I dare say this might be one of the simplest realistic examples of the use of Scala's reset and shift operators that you will find. Two variables, six functions each not more than four lines of body code, 16 lines of function body code in total, 35 lines of code altogether.

3 comments:

Dawid Marcin Grzesiak said...

How about this problem http://stackoverflow.com/questions/3797699/block-to-stream-convertion ?

Dawid Marcin Grzesiak said...

I tried this but it doesn't work:

def data(block: Int => Unit) { for (i <- 0 to 10) block(i) }

class IntGen extends StandaloneGenerator[Int] {
generate {
var x = 1

data { x =>
yld(x)
}
}
}

Jim McBeath said...

Dawid: Your example can be made to work by fixing two problems:

1) Annotations. Since the block you are passing to your data function gets suspended by a call to yld, you must mark it as suspendable. Now, since your data function is calling a suspendable function, it too must be marked as suspendable.
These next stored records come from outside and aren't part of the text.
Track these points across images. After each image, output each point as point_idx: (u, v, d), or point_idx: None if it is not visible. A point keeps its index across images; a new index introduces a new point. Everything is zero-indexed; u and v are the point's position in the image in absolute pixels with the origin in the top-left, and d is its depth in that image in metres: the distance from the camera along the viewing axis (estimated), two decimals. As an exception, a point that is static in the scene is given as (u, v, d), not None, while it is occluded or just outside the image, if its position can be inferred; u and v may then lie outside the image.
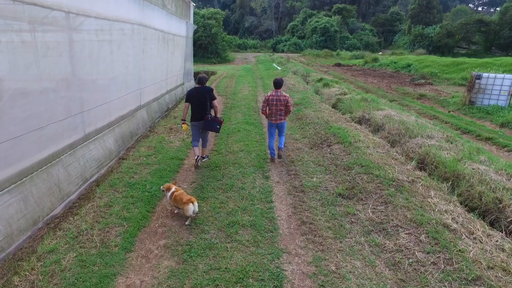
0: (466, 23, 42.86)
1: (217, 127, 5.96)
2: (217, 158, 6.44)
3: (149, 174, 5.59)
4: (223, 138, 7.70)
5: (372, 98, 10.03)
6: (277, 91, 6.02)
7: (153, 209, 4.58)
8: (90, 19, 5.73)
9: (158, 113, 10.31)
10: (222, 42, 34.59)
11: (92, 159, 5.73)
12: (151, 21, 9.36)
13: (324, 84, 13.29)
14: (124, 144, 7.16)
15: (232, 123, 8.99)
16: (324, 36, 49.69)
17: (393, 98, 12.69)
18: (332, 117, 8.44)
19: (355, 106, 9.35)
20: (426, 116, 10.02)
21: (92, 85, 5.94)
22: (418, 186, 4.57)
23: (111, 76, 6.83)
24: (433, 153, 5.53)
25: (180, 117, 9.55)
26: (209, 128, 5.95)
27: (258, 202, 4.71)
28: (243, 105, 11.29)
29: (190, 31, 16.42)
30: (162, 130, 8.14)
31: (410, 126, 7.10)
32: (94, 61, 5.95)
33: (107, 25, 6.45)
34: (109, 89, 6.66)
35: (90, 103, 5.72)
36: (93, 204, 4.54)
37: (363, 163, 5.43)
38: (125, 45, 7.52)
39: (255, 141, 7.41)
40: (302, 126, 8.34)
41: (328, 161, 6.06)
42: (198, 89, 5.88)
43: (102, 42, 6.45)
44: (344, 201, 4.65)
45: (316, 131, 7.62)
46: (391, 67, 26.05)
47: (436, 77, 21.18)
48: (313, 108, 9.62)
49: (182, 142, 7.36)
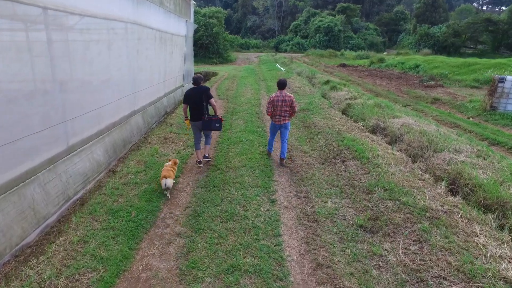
0: (474, 23, 41.87)
1: (217, 126, 5.91)
2: (216, 175, 5.67)
3: (136, 196, 4.82)
4: (223, 150, 6.92)
5: (386, 103, 9.22)
6: (282, 91, 5.99)
7: (138, 244, 3.81)
8: (73, 16, 5.04)
9: (155, 118, 9.61)
10: (224, 42, 33.81)
11: (77, 174, 5.03)
12: (147, 20, 8.68)
13: (331, 87, 12.47)
14: (115, 154, 6.47)
15: (233, 131, 8.21)
16: (328, 36, 48.79)
17: (406, 103, 11.85)
18: (343, 126, 7.64)
19: (368, 113, 8.54)
20: (445, 123, 9.19)
21: (77, 90, 5.26)
22: (456, 218, 3.77)
23: (101, 80, 6.15)
24: (467, 173, 4.72)
25: (177, 124, 8.81)
26: (208, 128, 5.92)
27: (263, 236, 3.92)
28: (245, 110, 10.50)
29: (190, 30, 15.68)
30: (156, 140, 7.37)
31: (433, 138, 6.29)
32: (79, 64, 5.28)
33: (94, 23, 5.78)
34: (98, 94, 5.98)
35: (75, 111, 5.05)
36: (65, 239, 3.77)
37: (386, 186, 4.63)
38: (117, 45, 6.84)
39: (259, 154, 6.62)
40: (311, 136, 7.54)
41: (344, 180, 5.27)
42: (193, 90, 5.90)
43: (89, 42, 5.77)
44: (367, 236, 3.86)
45: (327, 143, 6.82)
46: (398, 68, 25.18)
47: (446, 78, 20.30)
48: (322, 114, 8.82)
49: (176, 155, 6.59)
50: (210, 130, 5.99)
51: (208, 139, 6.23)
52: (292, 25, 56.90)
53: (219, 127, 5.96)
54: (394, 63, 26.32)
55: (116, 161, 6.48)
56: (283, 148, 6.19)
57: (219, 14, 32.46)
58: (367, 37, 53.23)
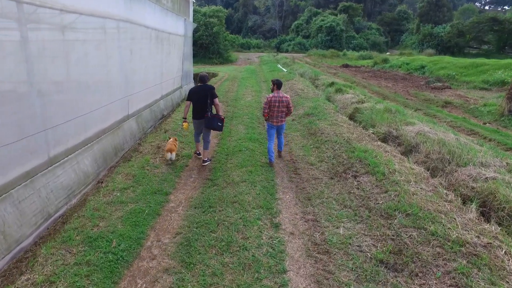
0: (478, 22, 41.14)
1: (219, 125, 5.88)
2: (212, 192, 5.04)
3: (120, 219, 4.19)
4: (221, 161, 6.29)
5: (397, 108, 8.56)
6: (278, 92, 5.95)
7: (116, 285, 3.18)
8: (53, 11, 4.49)
9: (150, 122, 9.04)
10: (224, 42, 33.14)
11: (60, 188, 4.50)
12: (142, 18, 8.14)
13: (336, 89, 11.82)
14: (105, 163, 5.94)
15: (232, 139, 7.57)
16: (330, 36, 48.11)
17: (416, 107, 11.18)
18: (353, 134, 6.99)
19: (378, 119, 7.90)
20: (461, 130, 8.52)
21: (60, 95, 4.72)
22: (500, 255, 3.13)
23: (88, 83, 5.58)
24: (503, 194, 4.08)
25: (172, 130, 8.19)
26: (210, 126, 5.88)
27: (266, 274, 3.29)
28: (245, 115, 9.87)
29: (189, 30, 15.07)
30: (148, 148, 6.74)
31: (454, 149, 5.65)
32: (62, 66, 4.73)
33: (80, 21, 5.24)
34: (86, 99, 5.44)
35: (57, 118, 4.54)
36: (27, 279, 3.14)
37: (408, 209, 3.99)
38: (107, 45, 6.29)
39: (260, 166, 5.99)
40: (318, 145, 6.89)
41: (357, 200, 4.63)
42: (199, 87, 5.92)
43: (74, 41, 5.23)
44: (389, 275, 3.22)
45: (336, 154, 6.17)
46: (403, 69, 24.50)
47: (454, 80, 19.64)
48: (328, 120, 8.17)
49: (169, 167, 5.96)
50: (212, 128, 5.94)
51: (207, 144, 6.12)
52: (294, 25, 56.20)
53: (221, 127, 5.93)
54: (398, 63, 25.63)
55: (106, 170, 5.93)
56: (280, 143, 6.37)
57: (220, 13, 31.79)
58: (370, 37, 52.51)
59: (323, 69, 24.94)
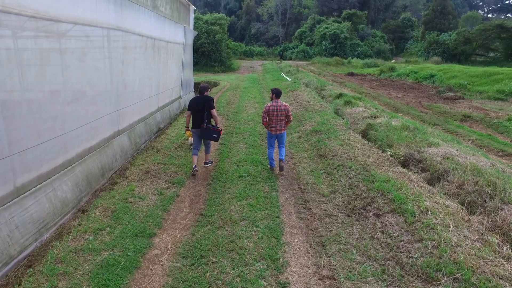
0: (485, 29, 40.38)
1: (214, 136, 6.02)
2: (205, 234, 4.15)
3: (87, 275, 3.32)
4: (218, 189, 5.42)
5: (415, 125, 7.68)
6: (277, 101, 5.96)
7: None
8: (19, 18, 3.83)
9: (145, 137, 8.29)
10: (227, 50, 32.55)
11: (29, 222, 3.82)
12: (135, 26, 7.50)
13: (345, 101, 10.96)
14: (89, 186, 5.24)
15: (232, 160, 6.71)
16: (334, 43, 47.50)
17: (433, 121, 10.28)
18: (369, 157, 6.10)
19: (396, 138, 7.02)
20: (491, 151, 7.61)
21: (32, 114, 4.01)
22: None
23: (68, 99, 4.89)
24: None
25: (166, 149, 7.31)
26: (206, 136, 6.03)
27: None
28: (247, 130, 9.02)
29: (189, 38, 14.38)
30: (135, 174, 5.89)
31: (494, 179, 4.75)
32: (33, 80, 4.07)
33: (57, 29, 4.55)
34: (65, 117, 4.75)
35: (27, 140, 3.88)
36: None
37: (455, 270, 3.08)
38: (92, 56, 5.65)
39: (264, 197, 5.11)
40: (329, 170, 6.00)
41: (383, 250, 3.72)
42: (197, 98, 6.12)
43: (49, 52, 4.58)
44: None
45: (352, 183, 5.28)
46: (411, 78, 23.65)
47: (466, 89, 18.76)
48: (340, 139, 7.29)
49: (158, 197, 5.10)
50: (207, 139, 6.11)
51: (208, 148, 6.37)
52: (297, 32, 55.70)
53: (216, 138, 6.07)
54: (406, 72, 24.80)
55: (90, 195, 5.21)
56: (282, 152, 6.18)
57: (222, 21, 31.22)
58: (374, 44, 51.84)
59: (328, 77, 24.14)
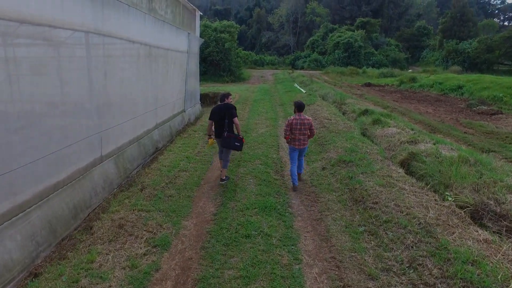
0: (510, 36, 38.28)
1: (236, 144, 5.85)
2: None
3: None
4: (215, 258, 3.77)
5: (476, 157, 5.92)
6: (300, 114, 5.80)
7: None
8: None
9: (138, 160, 6.88)
10: (237, 58, 31.16)
11: None
12: (123, 29, 6.29)
13: (374, 120, 9.23)
14: (53, 235, 4.00)
15: (237, 206, 5.06)
16: (348, 52, 45.83)
17: (483, 145, 8.47)
18: (427, 208, 4.37)
19: (454, 176, 5.30)
20: None
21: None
22: None
23: (15, 125, 3.65)
24: None
25: (153, 187, 5.73)
26: (227, 145, 5.83)
27: None
28: (258, 158, 7.37)
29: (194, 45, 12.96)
30: (105, 228, 4.28)
31: None
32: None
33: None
34: (10, 149, 3.54)
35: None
36: None
37: None
38: (58, 65, 4.43)
39: (282, 277, 3.43)
40: (372, 228, 4.25)
41: None
42: (219, 106, 5.98)
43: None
44: None
45: (413, 257, 3.55)
46: (435, 89, 21.75)
47: (502, 102, 16.83)
48: (378, 175, 5.58)
49: (127, 274, 3.48)
50: (230, 148, 5.89)
51: (225, 163, 6.07)
52: (309, 41, 54.32)
53: (239, 146, 5.91)
54: (429, 83, 22.90)
55: (54, 247, 3.90)
56: (301, 163, 6.12)
57: (232, 29, 29.94)
58: (389, 53, 49.98)
59: (345, 89, 22.43)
Thus you must change the signature of your data function to

def data(block: Int => Unit @suspendable): Unit @suspendable = ...

2) You can not currently use a "for" loop with a body that is suspendable. Instead, you can use a "while" loop as in Integer Generator in my previous post. In general you will need to be aware of the CPS restrictions that apply to any code that is to be suspended.

Once you have your generator working using the above StandaloneGenerator, you can easily convert it from an Interator to a Stream by calling toStream on it.